Per risolvere questo problema, il team di First Proof assumerà revisori anonimi per il secondo turno, finanziati da sovvenzioni e donazioni da parte di aziende di intelligenza artificiale. Ciò è in risposta a un evidente divario tra gli sforzi dell’IA pubblica e quella proprietaria: quest’ultima ha risolto più problemi nella prima fase, probabilmente grazie a modelli migliorati o all’assistenza umana non divulgata.

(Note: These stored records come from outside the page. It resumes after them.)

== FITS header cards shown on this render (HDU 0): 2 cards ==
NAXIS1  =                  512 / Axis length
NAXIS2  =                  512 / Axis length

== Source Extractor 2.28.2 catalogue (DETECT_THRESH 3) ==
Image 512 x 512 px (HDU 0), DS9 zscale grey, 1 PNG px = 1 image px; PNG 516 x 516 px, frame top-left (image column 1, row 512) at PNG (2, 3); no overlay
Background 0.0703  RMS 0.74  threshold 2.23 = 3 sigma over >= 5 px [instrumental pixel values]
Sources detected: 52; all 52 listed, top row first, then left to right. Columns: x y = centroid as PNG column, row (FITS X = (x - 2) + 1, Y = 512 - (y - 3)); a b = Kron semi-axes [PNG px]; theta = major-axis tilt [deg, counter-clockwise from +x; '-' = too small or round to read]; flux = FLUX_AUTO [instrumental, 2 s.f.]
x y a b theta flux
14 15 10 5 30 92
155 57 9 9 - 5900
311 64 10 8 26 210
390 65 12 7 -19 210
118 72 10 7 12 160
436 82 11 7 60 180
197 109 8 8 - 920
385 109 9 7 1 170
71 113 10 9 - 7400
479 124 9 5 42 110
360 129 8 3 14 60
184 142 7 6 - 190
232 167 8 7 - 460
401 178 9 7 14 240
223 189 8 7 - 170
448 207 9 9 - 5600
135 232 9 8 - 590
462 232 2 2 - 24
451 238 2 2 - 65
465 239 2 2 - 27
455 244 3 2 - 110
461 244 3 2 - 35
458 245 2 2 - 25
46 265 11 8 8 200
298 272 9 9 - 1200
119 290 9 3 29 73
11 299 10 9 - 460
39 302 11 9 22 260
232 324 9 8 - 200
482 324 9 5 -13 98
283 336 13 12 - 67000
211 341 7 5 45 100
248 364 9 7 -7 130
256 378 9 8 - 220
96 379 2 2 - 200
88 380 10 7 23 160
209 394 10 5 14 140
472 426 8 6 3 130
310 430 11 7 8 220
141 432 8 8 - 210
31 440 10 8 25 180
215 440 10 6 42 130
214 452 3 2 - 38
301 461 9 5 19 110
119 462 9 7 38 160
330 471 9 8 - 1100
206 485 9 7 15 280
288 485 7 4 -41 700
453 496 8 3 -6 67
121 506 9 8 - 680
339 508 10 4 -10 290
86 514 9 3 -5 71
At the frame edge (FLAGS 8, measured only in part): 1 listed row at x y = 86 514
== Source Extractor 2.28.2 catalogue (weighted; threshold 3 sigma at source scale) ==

Il futuro della matematica: adattamento o obsolescenza?
La situazione attuale richiede un adattamento. Le istituzioni e la professione devono prepararsi per un futuro in cui gli LLM inondano il campo con prove potenzialmente imperfette. La mancanza di trasparenza nei sistemi di IA proprietari solleva preoccupazioni sulla democratizzazione; se solo aziende selezionate avessero accesso a modelli superiori, il settore potrebbe diventare più esclusivo, e non meno.
Il secondo round di First Proof è progettato per risolvere questi problemi. Richiedendo l’accesso diretto ai modelli, il team mira a garantire test equi. Resta incerto se OpenAI, Google e altre società di intelligenza artificiale si adegueranno.
In definitiva, comprendere le reali capacità dell’intelligenza artificiale è fondamentale per guidare i futuri matematici. Come afferma Abouzaid, “Una delle nostre motivazioni principali è assicurarci di poter dire ai giovani come ci aspettiamo che sarà il settore tra pochi anni”. La rapida evoluzione dell’intelligenza artificiale in matematica richiede un’attenta valutazione, trasparenza e adattamento proattivo per garantire il continuo progresso del campo.